Bioterrorism preparedness money is some of the first real new money that has come to public health in many years, and it has been a real boon for many local health departments. In my state, epidemiological expertise has been greatly enhanced by bioterrorism preparedness funds. Surveillance of communicable disease in general has improved to where it should have been years ago. Communications between local public health officials, emergency personnel, law enforcement, health care providers, and health facilities has been developed in a serious way never before achieved. Public health is now seen as a key player in emergency preparedness, whereas previously we were just an afterthought. Before the emphasis on bioterrorism preparedness most local providers in my state took an average of 24 days to report communicable diseases to the local health department. In 2003 that time was reduced to 7 days. We are working to get it to less than 3 days.

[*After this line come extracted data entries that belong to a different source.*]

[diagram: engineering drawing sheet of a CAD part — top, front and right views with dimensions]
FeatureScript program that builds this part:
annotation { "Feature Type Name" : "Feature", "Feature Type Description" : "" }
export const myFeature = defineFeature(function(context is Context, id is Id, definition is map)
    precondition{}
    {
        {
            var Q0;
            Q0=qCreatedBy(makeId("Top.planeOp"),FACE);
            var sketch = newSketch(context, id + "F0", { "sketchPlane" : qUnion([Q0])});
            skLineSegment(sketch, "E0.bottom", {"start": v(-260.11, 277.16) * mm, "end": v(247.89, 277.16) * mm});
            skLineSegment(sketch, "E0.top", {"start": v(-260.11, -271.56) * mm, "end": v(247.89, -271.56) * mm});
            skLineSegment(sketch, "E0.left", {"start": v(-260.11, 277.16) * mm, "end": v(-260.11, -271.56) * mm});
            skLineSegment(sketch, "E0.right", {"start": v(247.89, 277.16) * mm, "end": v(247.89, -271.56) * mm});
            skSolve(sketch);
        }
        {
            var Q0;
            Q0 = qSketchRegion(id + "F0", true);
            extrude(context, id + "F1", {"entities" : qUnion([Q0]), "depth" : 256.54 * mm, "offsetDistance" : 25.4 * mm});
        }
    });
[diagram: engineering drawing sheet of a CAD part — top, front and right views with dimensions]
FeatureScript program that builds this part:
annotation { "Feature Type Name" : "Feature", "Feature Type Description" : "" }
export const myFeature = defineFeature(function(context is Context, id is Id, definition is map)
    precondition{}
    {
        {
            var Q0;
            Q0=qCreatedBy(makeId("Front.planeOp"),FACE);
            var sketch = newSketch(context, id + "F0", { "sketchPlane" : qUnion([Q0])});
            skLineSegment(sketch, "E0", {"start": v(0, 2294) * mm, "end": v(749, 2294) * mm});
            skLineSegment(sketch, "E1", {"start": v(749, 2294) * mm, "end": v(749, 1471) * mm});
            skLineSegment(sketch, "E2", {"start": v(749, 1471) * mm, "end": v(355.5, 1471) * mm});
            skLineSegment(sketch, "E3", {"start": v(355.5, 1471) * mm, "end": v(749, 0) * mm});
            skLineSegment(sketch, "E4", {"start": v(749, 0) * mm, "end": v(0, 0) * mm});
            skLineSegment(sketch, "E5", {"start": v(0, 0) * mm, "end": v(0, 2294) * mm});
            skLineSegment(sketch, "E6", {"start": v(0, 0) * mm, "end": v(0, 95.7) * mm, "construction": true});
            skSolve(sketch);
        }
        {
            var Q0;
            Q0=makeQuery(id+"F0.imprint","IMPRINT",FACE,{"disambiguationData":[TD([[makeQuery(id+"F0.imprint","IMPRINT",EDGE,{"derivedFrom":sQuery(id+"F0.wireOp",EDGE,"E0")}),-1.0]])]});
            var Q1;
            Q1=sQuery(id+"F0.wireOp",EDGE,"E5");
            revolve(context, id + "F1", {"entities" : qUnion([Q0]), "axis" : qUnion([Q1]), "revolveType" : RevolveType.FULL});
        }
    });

The examples of the anthrax and smallpox vaccination programs Cohen et al. used, while real, are not a true measure of the successes of the bioterrorism preparedness program. It would take only a small amount of a highly communicable deadly disease to deliberately infect 19 suicide volunteers (similar to the 19 hijackers of September 11th) who would then board crowded international flights traveling to 19 US cities to trigger widely spread epidemics that could overwhelm our health system. Even if it never happens, which is what Cohen et al. seem to think, we cannot afford to be unprepared for the unthinkable. Surely 9/11 taught us that much.
The prompt international response to SARS is an example of the impact of improved communication between agencies on an international level. Major overhauls of national, state, and local electronic communication systems are currently under way throughout the entire communicable disease prevention and response community with the assistance of bioterrorism preparedness funding. It may take 2 more years to really see the impact of the communications improvements, but by then they will be noticeable. It is not my experience that "preparedness priorities have weakened rather than strengthened public health."1(p1669)
References
1. Cohen HW, Gould RM, Sidel VW. The pitfalls of bioterrorism preparedness: the anthrax and smallpox experiences. Am J Public Health.2004;94:16671671.